EXERCISES TO COMPLETE
**A)** In the air dispatch history, where and on what date did the first airdrops of the New Guinea campaign take place?
**B)** Copy out, word for word, the stretch of the air dispatch history from "The roots of" through "Australian Flying Corps.".

SELECTED EXCERPT
........

Our History

The roots of Air Dispatch in the Australian Defence Force can be traced back to air drops of millstones for grinding corn to a besieged garrison in Kut Ai Amar, Mesopotamia (Iraq) in 1916, by Captain H. A. Petre of Half Flight - Australian Flying Corps.

This was followed up in 1918, during the Battle of Hamel, Captain L.J. Wackett of No 3 Squadron, Australian Flying Corps, developed a system of dropping supplies, and about 100,000 rounds of ammunition were dropped to advancing Australian troops.

That laid the groundwork for what was to occur in our neck of the woods during the next global conflict.

As far as research has resolved, the first airdrops in the New Guinea campaign took place on the 28th of July 1942 at Efogi and Kagi during the withdrawal to Kokoda.

In early 1943 Colonel T.G. Millner MC. Deputy Director of Supplies and Transport resolved that air supply was to be an Australian Army Service Corps (AASC) responsibility.

An extract from "The Biscuit Bombers" article written by Capt P.L. Angelatos which appeared in InteRACTion Newsletter Issue No 4 Dated April 1992)

176 Air Dispatch Company (RAASC)

During the Campaign in New Guinea the 1st, 2nd and 3rd Air Maintenance Companies "Biscuit Bombers" were formed from members of the Aust Army Service Corps.

........

DATASET EXCERPT
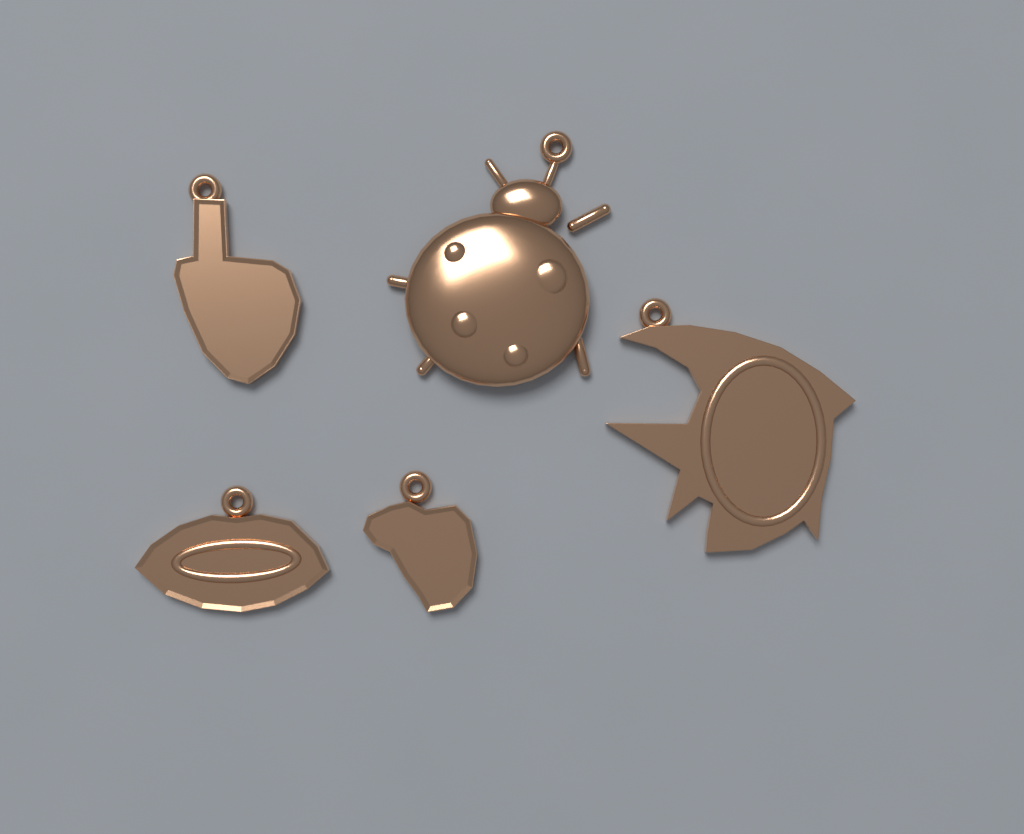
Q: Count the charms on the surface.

........

RESULTS
**A)** At Efogi and Kagi, on the 28th of July 1942.

**B)**
The roots of Air Dispatch in the Australian Defence Force can be traced back to air drops of millstones for grinding corn to a besieged garrison in Kut Ai Amar, Mesopotamia (Iraq) in 1916, by Captain H. A. Petre of Half Flight - Australian Flying Corps.